OPINION:
This will be the first Father’s Day that I won’t be able to talk to my dad by phone or in person. He died at the ripe old age of 94 back in February. Wish you could have known him.
At a celebration of his 75th birthday, I said that the three men I admired most were Ronald Reagan, Pope John Paul II and my dad. That’s pretty impressive company.
My earliest memory of my dad was when I was about 3 or 4 years old and he used to pick me up and kiss me, which I absolutely hated because he had prickly facial hair that scratched my baby face. I would run away from him when I saw him coming and he would chase me down.
He and my mom grew up during the Depression, and he told stories of deprivation and eating what today would be considered dog food because money was so tight. I remember he and my mom were obsessive about requiring me and my four siblings to eat everything on the dinner plate as a matter of ethical obligation. You didn’t let food go to waste in the Moore household — and now I’m obsessive about it. The millennials have no idea.
He was a member of the Greatest Generation and he served in the Army “with distinction” in the Pacific theater. He rarely if ever talked about the war and his attitude, like so many of the heroes of that era, was that he did what he had to do to serve our country at a time of need against the evil and inhumanity of the Japs and Germans. My parents would never buy a Japanese car out of principle throughout the rest of their lives — and out of respect for them, I never will either.
He was a serial entrepreneur in his working career and operated an export business selling pipes, valves and industrial equipment to every corner of the globe. He was an international traveling salesman and when I was young he was gone overseas for sometimes weeks at a time.
We used to joke that this man who could barely screw in a light bulb — and as my mom used to joke, every time he put a shovel in the ground he would manage to burst a pipe — was able to explain and sell sophisticated equipment to foreigners.
We always suspected that he might really be with the CIA — an American James Bond but we could never prove it.
He loved to play golf and was a long ball hitter, but he had the yips when it came to putting. The most enjoyment he got out of golf was vicariously — watching my mom win 11 club championships.
He was strong as an ox and was a man’s man without any feminine side that I ever saw — not that there’s anything wrong with that.
He could drink anyone here under the table.
The worst beating that I ever got from him was not when I flunked French or threw the baseball bat through the neighbors bay window, but when freshman year I cheated on a test by writing the Pythagorean Formula on my wrist. Failing was permissible. Cheating unforgivable. He taught integrity.
One of my fondest memories was playing touch football in the back yard — dad and me versus my two older brothers — and he would hand off the ball to me and then level my brothers with forearm shivers as if he were Deacon Jones and I was Gale Sayers prancing into the end zone.

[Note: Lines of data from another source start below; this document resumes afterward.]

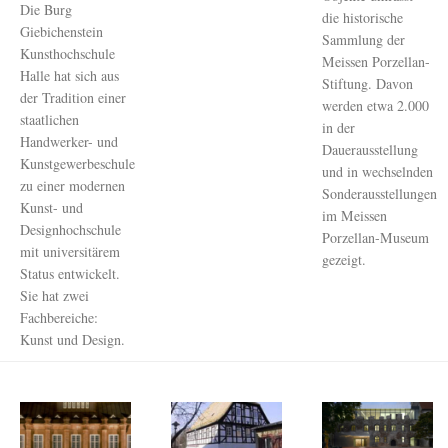
Die Burg
die historische
Giebichenstein
Sammlung der
Kunsthochschule
Meissen Porzellan-
Halle hat sich aus
Stiftung. Davon
der Tradition einer
werden etwa 2.000
staatlichen
in der
Handwerker- und
Dauerausstellung
Kunstgewerbeschule
und in wechselnden
zu einer modernen
Sonderausstellungen
Kunst- und
im Meissen
Designhochschule
Porzellan-Museum
mit universitärem
gezeigt.
Status entwickelt.
Sie hat zwei
Fachbereiche:
Kunst und Design.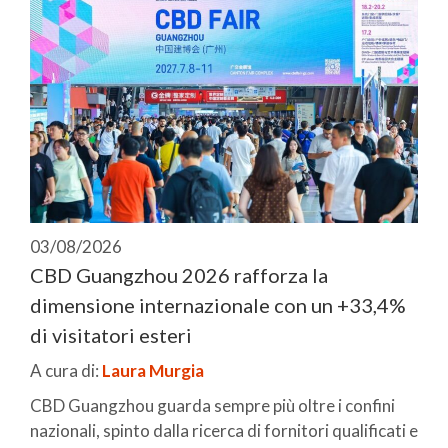
03/08/2026
CBD Guangzhou 2026 rafforza la
dimensione internazionale con un +33,4%
di visitatori esteri
A cura di:
Laura Murgia
CBD Guangzhou guarda sempre più oltre i confini
nazionali, spinto dalla ricerca di fornitori qualificati e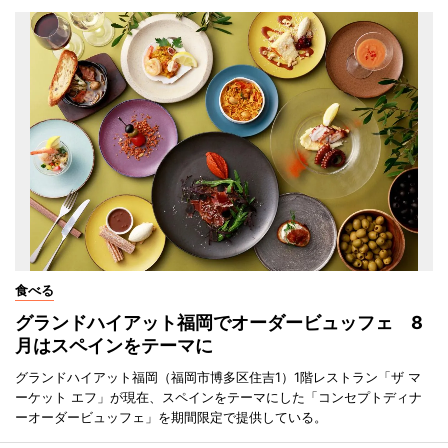
食べる
グランドハイアット福岡でオーダービュッフェ 8
月はスペインをテーマに
グランドハイアット福岡（福岡市博多区住吉1）1階レストラン「ザ マ
ーケット エフ」が現在、スペインをテーマにした「コンセプトディナ
ーオーダービュッフェ」を期間限定で提供している。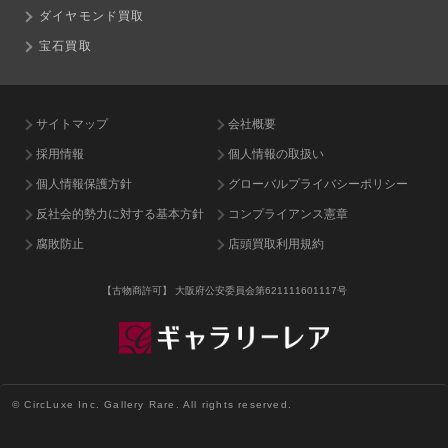
ダイヤモンド買取
宝石買取
サイトマップ
会社概要
採用情報
個人情報の取扱い
個人情報保護方針
グローバルプライバシーポリシー
反社会的勢力に対する基本方針
コンプライアンス憲章
腐敗防止
店頭買取利用規約
【古物商許可】
大阪府公安委員会第621111601117号
© CircLuxe Inc. Gallery Rare. All rights reserved.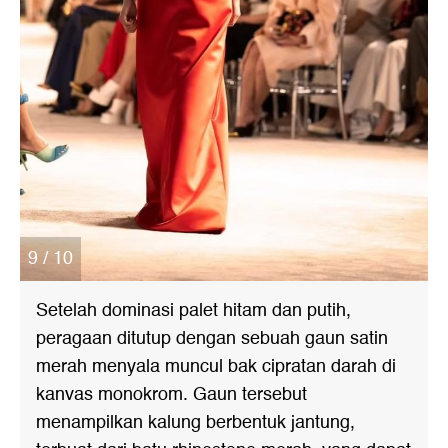
9 / 10
Setelah dominasi palet hitam dan putih,
peragaan ditutup dengan sebuah gaun satin
merah menyala muncul bak cipratan darah di
kanvas monokrom. Gaun tersebut
menampilkan kalung berbentuk jantung,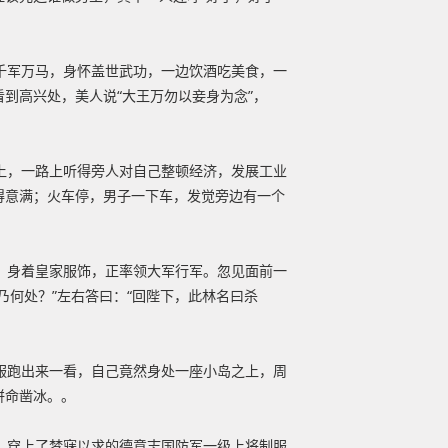
千军万马，身怀盖世武功，一边饮酒吃美食，一
到高兴处，美人说“大王万勿以妾身为念”，
上，一路上听得旁人对自己整顿经济，发展工业
得意满；火车停，男子一下车，发觉旁边有一个
，身着皇家服饰，正率领大军行军。忽见面前一
乃何处？”左右答曰：“回陛下，此林名曰杀
服跑出来一看，自己竟然身处一座小岛之上，周
拼命凿冰。。
，穿上了梦寐以求的德意志国防军一级上将制服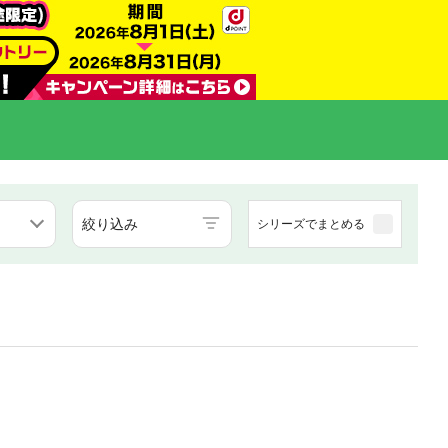
絞り込み
シリーズでまとめる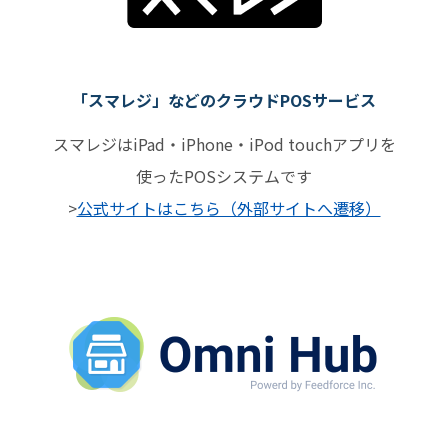
「スマレジ」などのクラウドPOSサービス
スマレジはiPad・iPhone・iPod touchアプリを
使ったPOSシステムです
>
公式サイトはこちら（外部サイトへ遷移）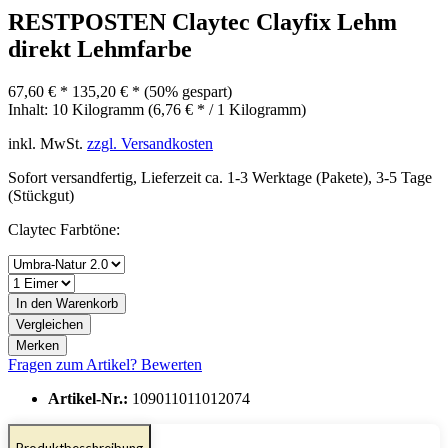
RESTPOSTEN Claytec Clayfix Lehm
direkt Lehmfarbe
67,60 € *
135,20 € *
(50% gespart)
Inhalt:
10 Kilogramm (6,76 € * / 1 Kilogramm)
inkl. MwSt.
zzgl. Versandkosten
Sofort versandfertig, Lieferzeit ca. 1-3 Werktage (Pakete), 3-5 Tage
(Stückgut)
Claytec Farbtöne:
In den
Warenkorb
Vergleichen
Merken
Fragen zum Artikel?
Bewerten
Artikel-Nr.:
109011011012074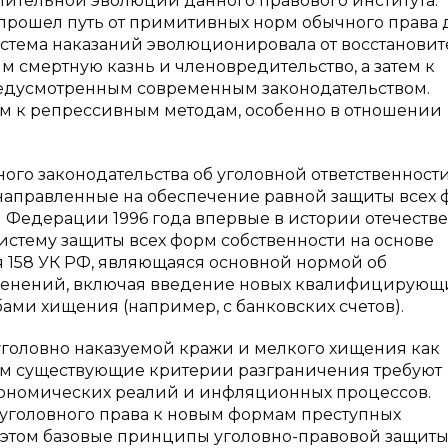
длительной эволюции данного правового института.
у прошел путь от примитивных норм обычного права 
стема наказаний эволюционировала от восстанови
 смертную казнь и членовредительство, а затем к
редусмотренным современным законодательством.
ом к репрессивным методам, особенно в отношении
ого законодательства об уголовной ответственности
направленные на обеспечение равной защиты всех
 Федерации 1996 года впервые в истории отечеств
истему защиты всех форм собственности на основе
я 158 УК РФ, являющаяся основной нормой об
изменений, включая введение новых квалифицирующ
ами хищения (например, с банковских счетов).
головно наказуемой кражи и мелкого хищения как
ом существующие критерии разграничения требуют
кономических реалий и инфляционных процессов.
 уголовного права к новым формам преступных
ри этом базовые принципы уголовно-правовой защит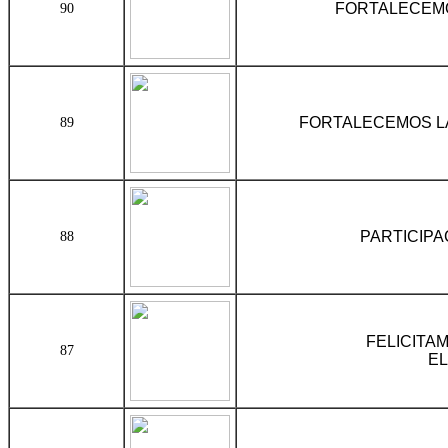
FORTALECEMO
90
FORTALECEMOS LA
89
PARTICIPA
88
FELICITA
87
EL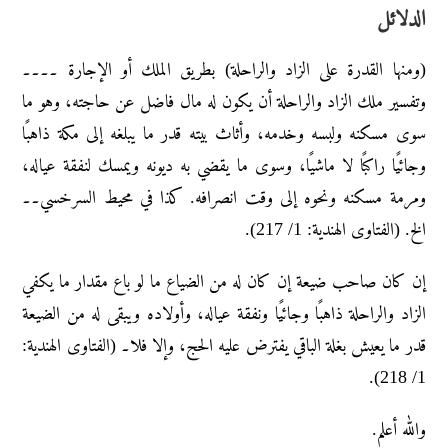
الدلائل
(ومنها القدرة على الزاد والراحلة) بطريق الملك أو الإجارة ۔۔۔۔
وتفسير ملك الزاد والراحلة أن يكون له مال فاضل عن حاجته، وهو ما
سوى مسكنه ولبسه وخدمه، وأثاث بيته قدر ما يبلغه إلى مكة ذاهبًا
وجائيًا راكبًا لا ماشيًا، وسوى ما يقضي به ديونه ويمسك لنفقة عياله،
ومرمة مسكنه ونحوه إلى وقت انصرافه. كذا في محيط السرخسي۔۔
الخ. (الفتاوى الهندية: 1/ 217).
إن كان صاحب ضيعة إن كان له من الضياع ما لو باع مقدار ما يكفي
الزاد والراحلة ذاهبًا وجائيًا ونفقة عياله، وأولاده ويبقى له من الضيعة
قدر ما يعيش بغلة الباقي يفترض عليه الحج، وإلا فلا۔ (الفتاوى الهندية:
1/ 218).
والله أعلم.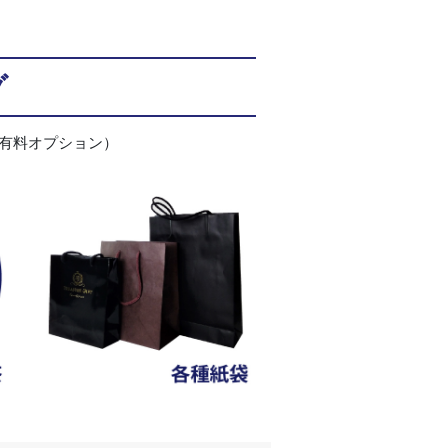
グ
有料オプション）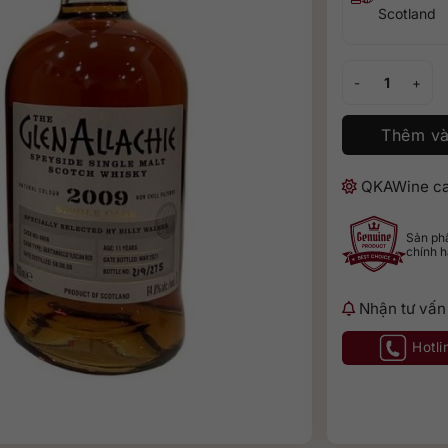
Scotland
GlenAllachie 20
Thêm và
QKAWine ca
Sản p
chính 
Nhận tư vấn
Hotli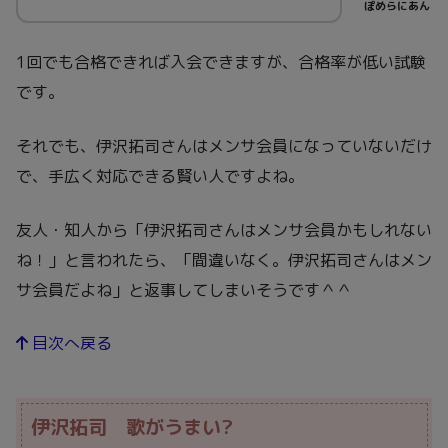
ぽめらにあん
1回でも合格できれば入会できますが、合格率が低い試験
です。
それでも、伊沢拓司さんはメンサ会員になっていないだけ
で、手広く対応できる賢い人ですよね。
友人・知人から「伊沢拓司さんはメンサ会員かもしれない
ね！」と言われたら、「間違いなく。伊沢拓司さんはメン
サ会員だよね」と返事してしまいそうです＾＾
目次へ戻る
伊沢拓司 歌がうまい?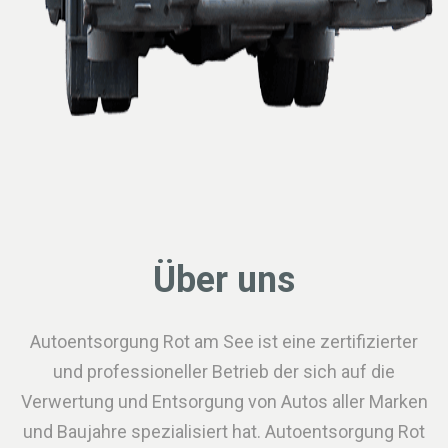
Über uns
Autoentsorgung Rot am See ist eine zertifizierter
und professioneller Betrieb der sich auf die
Verwertung und Entsorgung von Autos aller Marken
und Baujahre spezialisiert hat. Autoentsorgung Rot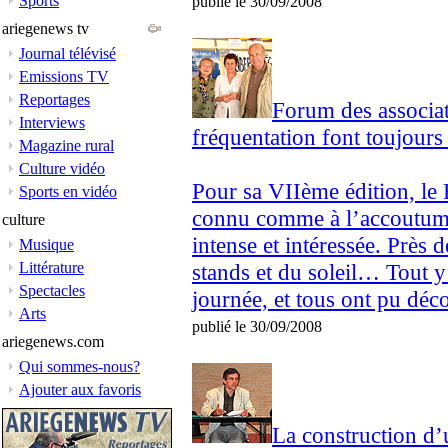
Sports
publié le 30/09/2008
ariegenews tv
Journal télévisé
Emissions TV
Reportages
Forum des associati
Interviews
fréquentation font toujours 
Magazine rural
Culture vidéo
Pour sa VIIème édition, le
Sports en vidéo
connu comme à l’accoutumée
culture
intense et intéressée. Près 
Musique
Littérature
stands et du soleil… Tout y
Spectacles
journée, et tous ont pu déc
Arts
publié le 30/09/2008
ariegenews.com
Qui sommes-nous?
Ajouter aux favoris
La construction d’u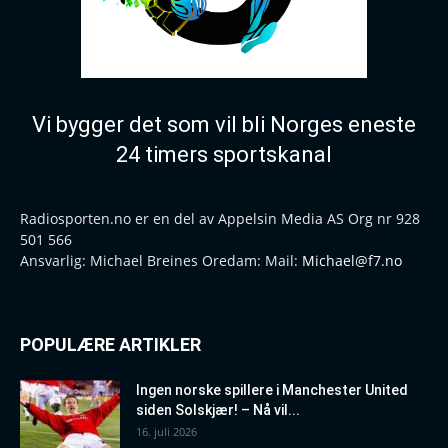
Vi bygger det som vil bli Norges eneste
24 timers sportskanal
Radiosporten.no er en del av Appelsin Media AS Org nr 928
501 566
Ansvarlig: Michael Breines Oredam: Mail:
Michael@f7.no
POPULÆRE ARTIKLER
Ingen norske spillere i Manchester United
siden Solskjær! – Nå vil...
16. juli 2026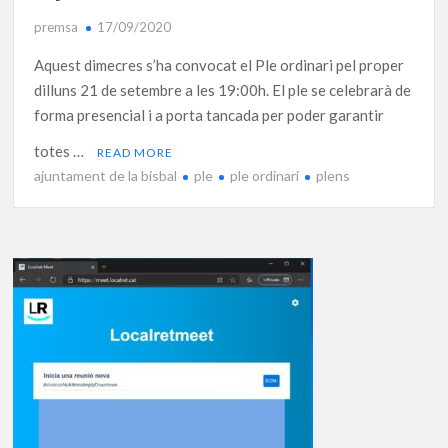
premsa
17/09/2020
Aquest dimecres s’ha convocat el Ple ordinari pel proper
dilluns 21 de setembre a les 19:00h. El ple se celebrarà de
forma presencial i a porta tancada per poder garantir
totes …
READ MORE
ajuntament de la bisbal
ple
ple ordinari
plens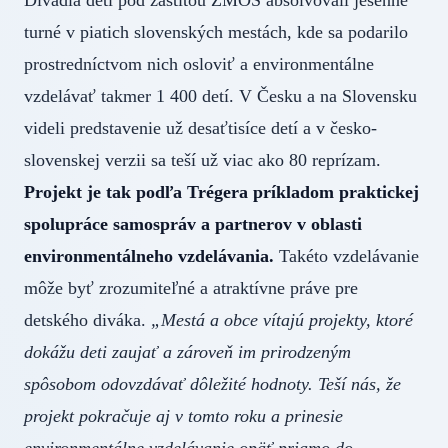
Divadla dětí pod záštitou ZMOS absolvovali jesenné
turné v piatich slovenských mestách, kde sa podarilo
prostredníctvom nich osloviť a environmentálne
vzdelávať takmer 1 400 detí. V Česku a na Slovensku
videli predstavenie už desaťtisíce detí a v česko-
slovenskej verzii sa teší už viac ako 80 reprízam.
Projekt je tak podľa Trégera príkladom praktickej
spolupráce samospráv a partnerov v oblasti
environmentálneho vzdelávania.
Takéto vzdelávanie
môže byť zrozumiteľné a atraktívne práve pre
detského diváka.
„Mestá a obce vítajú projekty, ktoré
dokážu deti zaujať a zároveň im prirodzeným
spôsobom odovzdávať dôležité hodnoty. Teší nás, že
projekt pokračuje aj v tomto roku a prinesie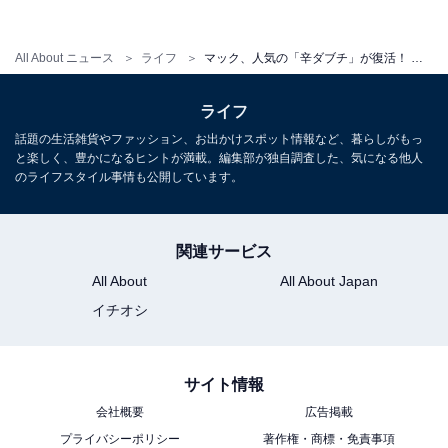
All About ニュース
ライフ
マック、人気の「辛ダブチ」が復活！ 期間限定メニューも登場
ライフ
話題の生活雑貨やファッション、お出かけスポット情報など、暮らしがもっ
と楽しく、豊かになるヒントが満載。編集部が独自調査した、気になる他人
のライフスタイル事情も公開しています。
ダブチソーセージマフィン
関連サービス
All About
All About Japan
【おすすめ記事】
イチオシ
・
マクドナルド「定番ハンバーガー」人気ランキング！ 広
サイト情報
報担当者も納得の1位は？
会社概要
広告掲載
・
プライバシーポリシー
著作権・商標・免責事項
夜マックで「ごはんバーガー3種類」が期間限定発売！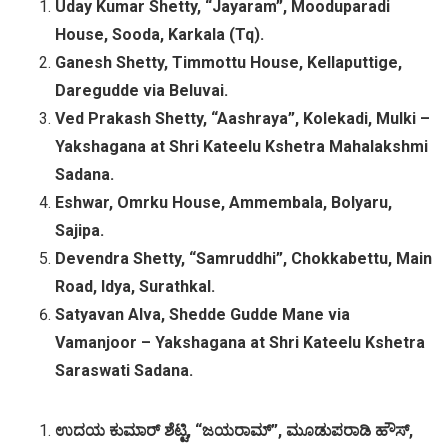
Uday Kumar Shetty, “Jayaram”, Mooduparadi
House, Sooda, Karkala (Tq).
Ganesh Shetty, Timmottu House, Kellaputtige,
Daregudde via Beluvai.
Ved Prakash Shetty, “Aashraya”, Kolekadi, Mulki –
Yakshagana at Shri Kateelu Kshetra Mahalakshmi
Sadana.
Eshwar, Omrku House, Ammembala, Bolyaru,
Sajipa.
Devendra Shetty, “Samruddhi”, Chokkabettu, Main
Road, Idya, Surathkal.
Satyavan Alva, Shedde Gudde Mane via
Vamanjoor – Yakshagana at Shri Kateelu Kshetra
Saraswati Sadana.
ಉದಯ
ಕುಮಾರ್
ಶೆಟ್ಟಿ
, “
ಜಯರಾಮ್
”,
ಮೂಡುಪರಾಡಿ
ಹೌಸ್
,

If only the rest of life were that fun and easy.
In my whole life I never heard him curse — even though he had an explosive temper.
I never in my whole life got out of bed earlier than he did.
He took a bath every day, not a shower.
He had a double chin and when he got angry he would jut out that square jaw and it was time to run for cover.
He always and unfailingly was first to pick up the bill when he was at a bar or table with friends. “Bill,” my mom would grouse in great annoyance, “you don’t always have to pick up the tab.” But he always did.
He never once in his life set foot in Washington and he had utter contempt for politics and politicians. The only politician I ever heard him get excited about was John McCain because of his war record.
He doted on my mom and let her rule the roost, but that no doubt explains nearly 65 years of a loving marriage. Happy wife, happy life. If we ever insulted or cursed mom he’d go into a rage and come after us with the belt in hand.
The only person I ever met in my whole life who had a better vocabulary than dad was Bill Buckley.
His favorite sports team was the 1994 Northwestern Wildcats Rose Bowl team. If you cut him he bled purple and white.
Another happy memory was sitting in the den with dad at night and watching old rerun episodes of “The Honeymooners” — the greatest TV show ever. We would both fall to the ground howling in laughter when Jackie Gleason said things like: “You’re going to the moon Alice — bang, zoom.” How politically incorrect was that?
He never once that I remember said “I love you.” But he never had to.
• Stephen Moore is a senior fellow at the Heritage Foundation.